There was indeed an unprecedented turnout by women in the protests of that time, says Chiti. However, “there are no historical sources indicating that Raya and Sakina were anti-colonial fighters.” The reason this theory is so popular today, Chiti believes, lies in the 2011 revolution that ended in a military dictatorship two years later. “The myth of the bandit hero emerges when people feel oppressed with no hope of fighting back.” Since 2011, Chiti has observed a general trend of reappropriating and, sometimes, rewriting history. She is still exploring how this could be related to a need for nationalist glorification and the rejection of foreign intervention.

There is logic to this line of interpretation: that the struggle for national identity and pride after a failed revolution should lead to nostalgia for past revolutions and a feeling of solidarity with anyone opposing the unjust and oppressive regimes of those times. Raya and Sakina were already rebels by working in an underground business and defying the British authorities. The fact they were also poor, because an exploitative state failed to provide the population with jobs and affordable food, must make it all the easier for modern-day Egyptians to sympathize with them and even paint a picture of them as full-on fighters against colonialism.

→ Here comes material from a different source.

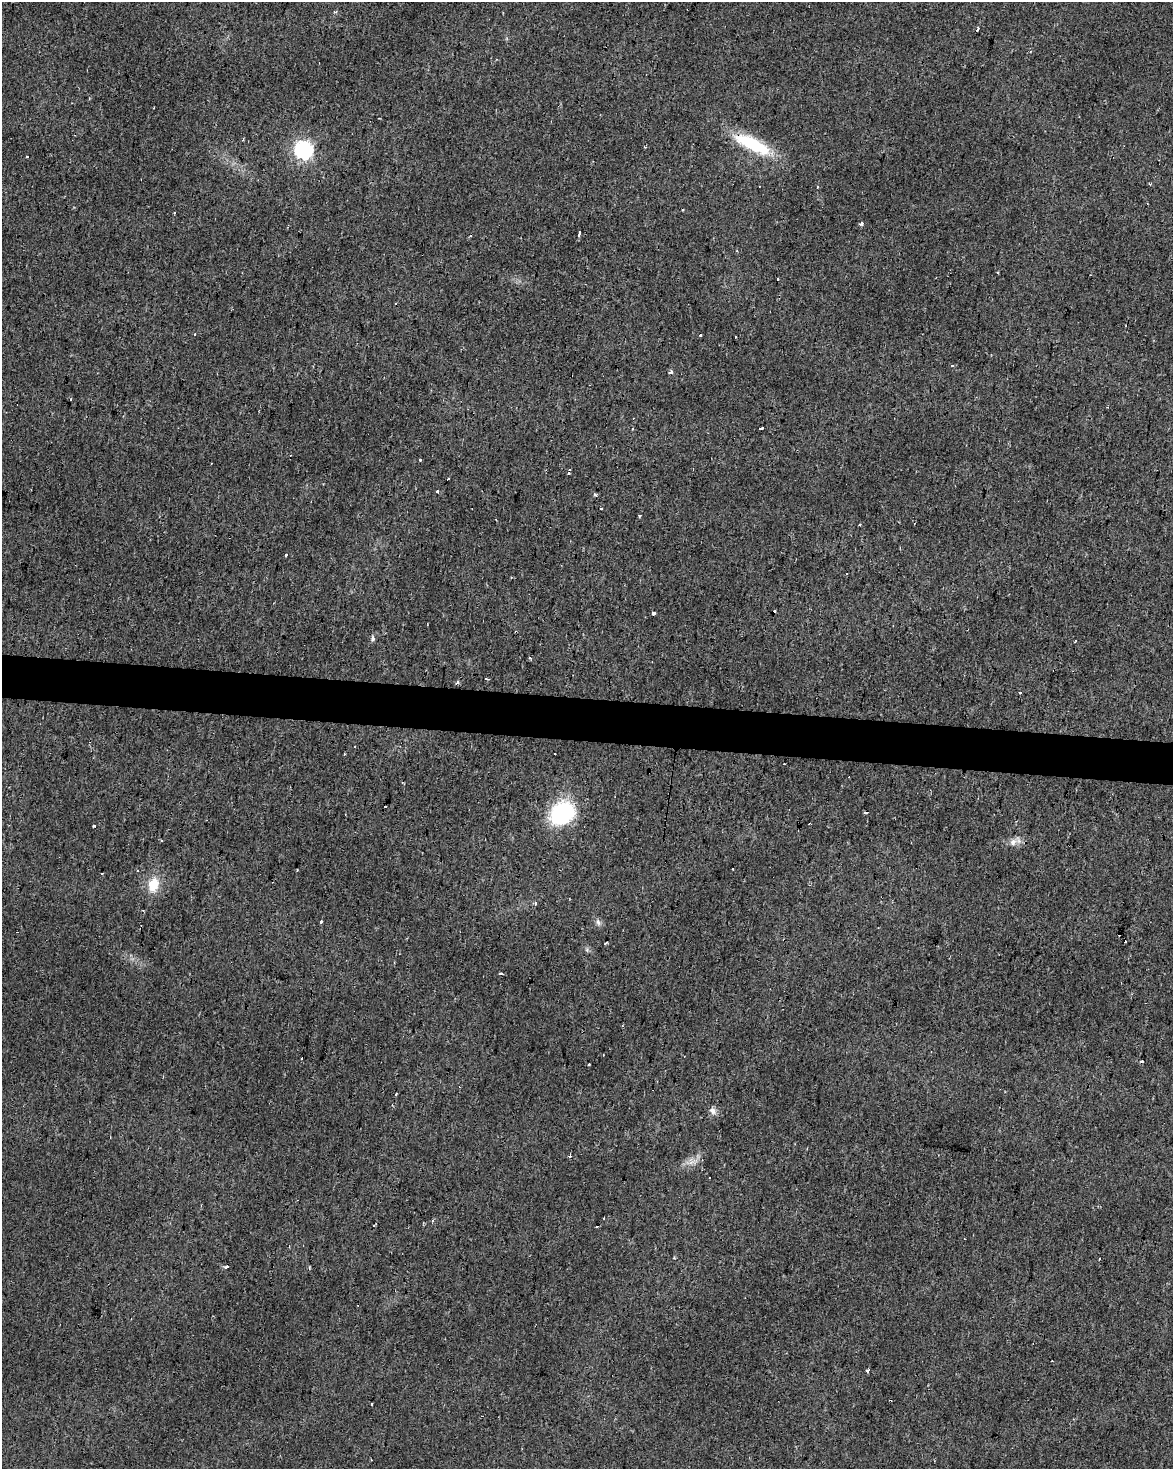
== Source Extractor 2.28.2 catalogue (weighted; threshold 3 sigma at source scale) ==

In the course of a century, the image of Raya and Sakina has transformed. First, they were symbols of evil; now, many Egyptians see them as victims of poverty and injustice, or even anti-colonial resistance fighters. When I asked Egyptian friends and family about the sisters, many raved about how funny they were: They mainly associated them with the early 1980s comedy play. Another friend told me she used to visit their houses in Alexandria, where she felt a spiritual connection to them. She even claimed the windows of the houses were in different spots each time. “Every epoch, maybe even every person, has their own version of Raya and Sakina,” Chiti tells me, laughing. It is hard to determine today what the sisters’ roles in the murders really were. But their story explains a lot about all those who have recounted it in so many different ways.